Northeastern beach tiger beetles on Martha’s Vineyard have survived hurricanes and northeasters, parasitic moths and erosion. But there is yet another threat: tiger beetle collectors.

“There were people who collect insects, and I think some still do, and in this case they collected tiger beetles,” said Susi von Oettingen, an endangered species biologist with the U.S. Fish and Wildlife Service. “As if you collected baseball cards, and you get a series of them, and you trade them, basically. So you’re not just getting one tiger beetle for your collection, you’re getting five, 10, 15 or more.”

Tiger beetles are a federally-protected species and yet in the mid-1990s one such collector, a dentist from Kansas, talked his way onto the private beach on the Vineyard where the northeastern beach tiger beetle lives, telling the caretaker that he and his wife were in charge of the beetles and were going to check on the population, Ms. von Oettingen said.

“They did a very convincing job of telling the caretaker that they were in charge,” recalled Tim Simmons, a restoration ecologist with the Natural Heritage & Endangered Species Program.

The caretaker observed him collecting tiger beetles and reported him. The U.S. Fish and Wildlife Service enforcement agents looked into it.

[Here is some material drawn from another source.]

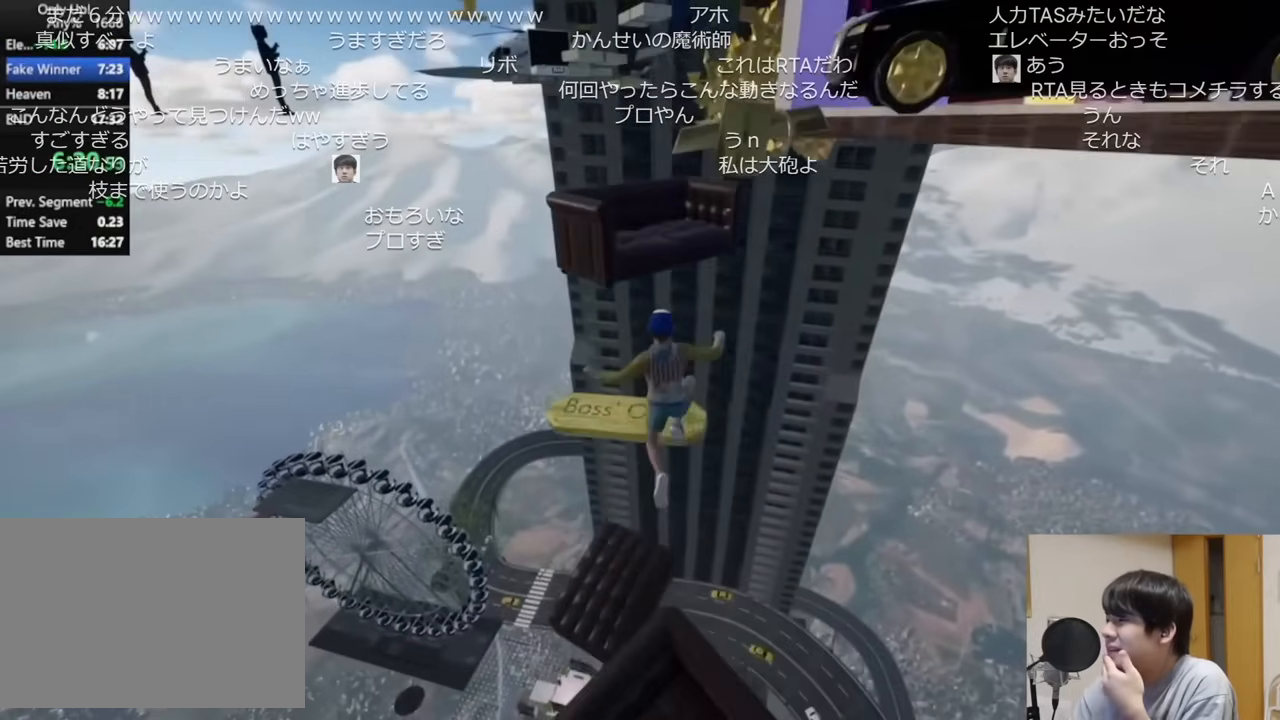
{"keys": ["shift"], "mouse": [], "events": [[284, "s", "down"], [334, "s", "up"]]}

“We have some of the greatest law enforcement special agents anywhere,” Ms. von Oettingen said. “They deal with elephants and rhinos, and they were very interested in these little tiger beetles.”
Mr. Simmons said the poacher was identified through a description of his wife, and Mr. Simmons helped gather evidence against him, including exchanging an answering machine tape with enforcement officers.

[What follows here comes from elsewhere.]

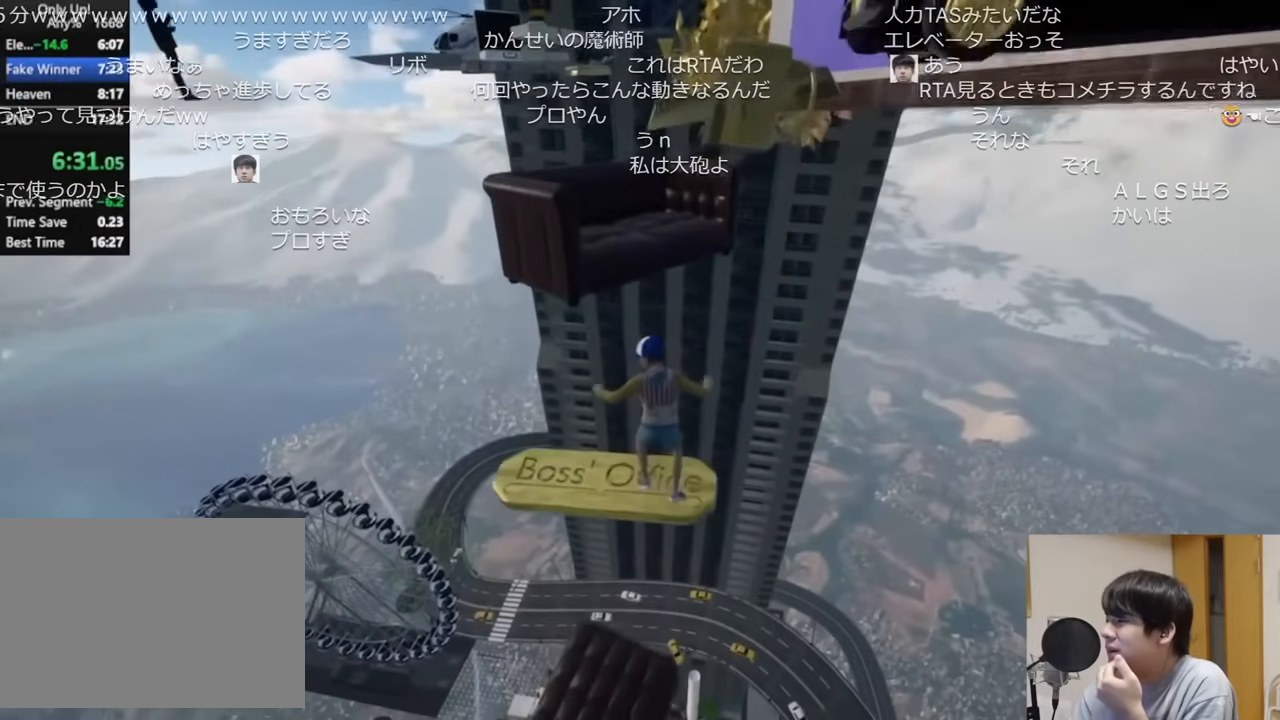
{"keys": ["shift", "w"], "mouse": [], "events": [[50, "w", "down"], [83, "space", "down"], [217, "space", "up"]]}
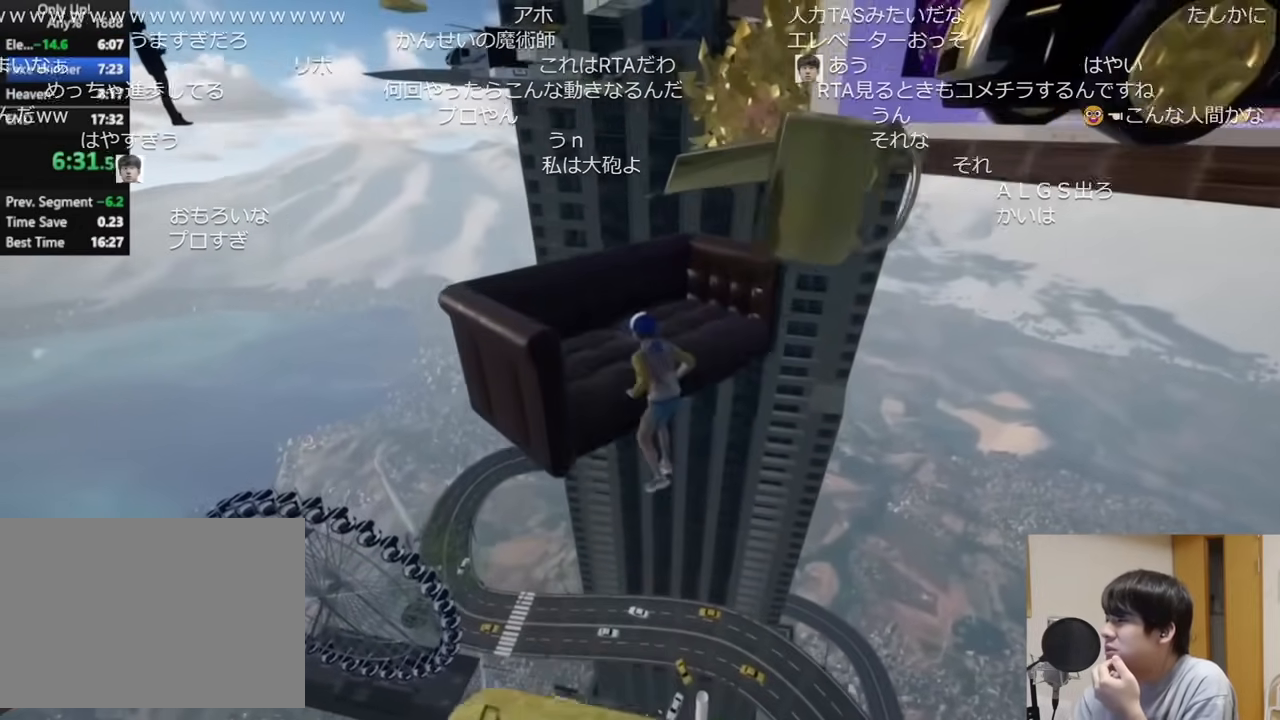
{"keys": ["shift", "w"], "mouse": [], "events": []}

They were able to gather the evidence to get a case against the collector for illegally collecting the threatened species, Ms. von Oettingen said, and a settlement agreement was reached.

Mr. Simmons recalled the fine was $3,000. Most important, the biologists said, the collector was ordered to give up all his data on rare tiger beetles to the states where he collected them. He was also placed on a watch list, Ms. von Oettingen said.

“We didn’t place him in jail or anything like that, because the data was far more valuable that putting him in jail.”

A short time later, though, he was caught by the Australian government illegally collecting beetles in Australia, they said. Mr. Simmons said he was transporting the beetles in yogurt containers.

“I don’t know what his status is now,” Ms. von Oettingen said. “I would hope that people know about his reputation . . . I hope he does not come back to New England.”